Team Liquid recently announced that they will field a ten man roster for the 2016 LCS season. The immediate reaction was mild as the players, with the exception of Piglet, remained unannounced. Initial reactions from analysts and coaches were split down the middle as to whether it was the next step up in North American infrastructure or a poor management decision. While the concept of a ten man roster seems strong, the application of such a system leads to a low probability of success.
The historical view of a ten man system can be drawn back to the sister teams in Korea. The most famous example being Frost and Blaze. Maximum Impact Gaming fielded a roster of Woong, RapidStar, CloudTemplar, Madlife, and Locodoco. MIG found themselves in need of a dedicated practice partner, and created a second team, rebranding the initial roster as Frost, and new the team as MIG Blaze which included FantasyStar, Ambition, Helios, Lustboy, and CaptainJack. The two sisters teams would practice with Blaze being the “B” team. Famously to scrim against Frost teams would have to play Blaze first to see if they were a worthwhile scrim partner.
Looking at the MIG teams we can see where the first pitfall of Liquid’s ten man roster. Various players on the MIG/Azubu/CJ rosters have at one point or another been considered top talent in their role. Newer players may not remember the peak times, but RapidStar, CloudTemplar, Madlife, Ambition, Helios, Lustboy, and CaptainJack were some of the original Korean all stars. While Liquid will undoubtedly have good players, it will be unlikely that they will be able to field a ten man roster of top tier talent. The players on the MIG teams faced each other in the finals of the 2012 spring season. While Liquid will have a consistent practice partner will the player depth be strong enough to yield similar results?
Player depth is an pre-existing issue within the NA LCS. Top laners from North America had a poor showing at international competitions in 2015. Assuming Liquid can bring in an elite top laner is a stretch, but bringing in a second is almost impossible.
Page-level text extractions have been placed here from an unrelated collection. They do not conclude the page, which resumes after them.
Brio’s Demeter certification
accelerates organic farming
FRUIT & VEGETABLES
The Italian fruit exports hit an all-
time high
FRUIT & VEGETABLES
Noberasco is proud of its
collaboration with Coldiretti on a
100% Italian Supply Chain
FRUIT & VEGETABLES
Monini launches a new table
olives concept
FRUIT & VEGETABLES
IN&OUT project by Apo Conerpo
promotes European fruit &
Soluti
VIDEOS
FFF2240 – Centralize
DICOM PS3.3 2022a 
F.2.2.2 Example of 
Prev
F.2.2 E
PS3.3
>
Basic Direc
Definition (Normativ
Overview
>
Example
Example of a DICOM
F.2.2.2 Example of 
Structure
Even if they were able to find two solid top laners with the talent pool in NA why would the “B” team top laner stay on Liquid? Arguably the worse of the two top laners could move to another team with a starting position and have a better chance to build his brand and increase his own marketability.
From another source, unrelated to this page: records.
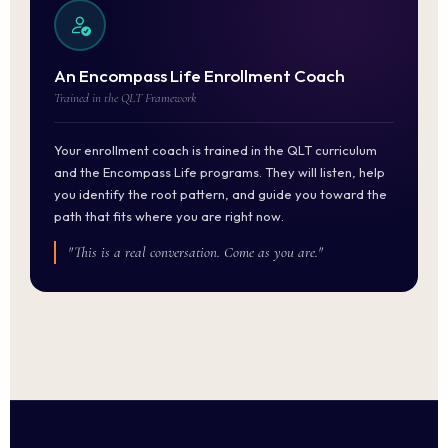
An Encompass Life Enrollment Coach
Trained in the QLT Framework
Your enrollment coach is trained in the QLT curriculum
and the Encompass Life programs. They will listen, help
you identify the root pattern, and guide you toward the
path that fits where you are right now.
"This is a real conversation. Come as you are."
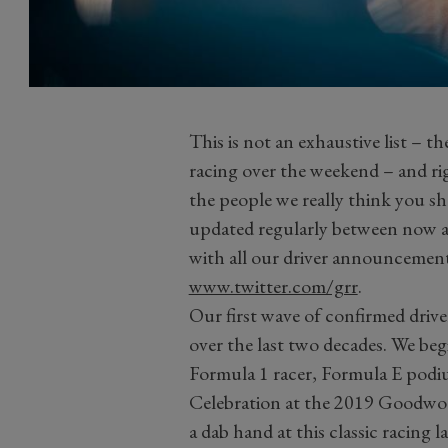
This is not an exhaustive list – th
racing over the weekend – and righ
the people we really think you sh
updated regularly between now a
with all our driver announcement
www.twitter.com/grr
.
Our first wave of confirmed drive
over the last two decades. We beg
Formula 1 racer, Formula E podi
Celebration at the 2019 Goodwoo
a dab hand at this classic racing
Player development is also a concern that needs to be addressed. The coaching staff Liquid has brought on is impressive. Locodoco is the most successful North American coach, and the organization seems to have given him more authority and analysts than what was available to him on TSM. The primary concern is that even with their substantial coaching staff how will they adequately support ten different players? Loco and his team only have so many hours available in the day to spend with players, one would assume they would spend them with the starting players. This leads the non-starters with less time to develop with coaches. Strategically players can sit in and understand the concepts, but the practical in game application will be much worse for the players who are not starting. The MIG teams each had their own coach and support staff which were able to tailor their coaching to the team. Differentiating the coaching methods for a team is important especially when bringing in substitute players. Substituting a single player can change how an entire team plays as evidenced between Easyhoon and Faker. Changing more than one player at a time seems daunting and overly complicated.
One promising aspect of a ten man roster is the ability to switch players as the meta shifts. It could possibly open the team to have a main starter team and then move in role players as needed. A possible example would be if the patch favors AD carries Liquid will have the option of putting in Piglet, but if the meta changes this would allow them the ability to field a more clean up AD carry like KeithMcbrief who requires less gold allowing Liquid to shift resources elsewhere. The catch is that shifting strategies means each player needs to understand their role in the game.
Importantly the MIG teams played with the same five man roster each game. While synergy is often overly referenced by fans and casters, the communication aspect of a team and their ability to work with one another is important. When moving players in and out of a roster you risk changing the dynamic of the team. League has increasingly become a game of macro play where communication and strategy matter more than mechanical outplays. The most pressing question is how will Liquid’s staff deal with communication issues both in and out of the game. It is hard to imagine that Piglet will be the only foreign player on their roster. Will they limit themselves to only Korean and English speakers, and if so will they have an in game player who can translate back and forth similar to Reignover on Fnatic? The communication aspect may hamstring the team in ways a lack of roster depth cannot. Piglet’s communication issues with his team in 2015 seems like a lingering problem that a ten man roster would only make worse.
Ultimately Liquid’s decision to run a ten man roster may work. The payoff is high, but requires substantial, perhaps unattainable, work from both the players and the coaches. Liquid has the best North American coach possible for the task. Locodoco saw the sister team style in action and will need to use all of his experience to make a cohesive team. If Loco is able to succeed the burden will be on other teams to capture additional players to increase their roster and traverse the issues outlined. Realistically the hurdles may be too much for any coach to handle. With the increased funding necessary for this system to work anything short of top three will be considered a failure.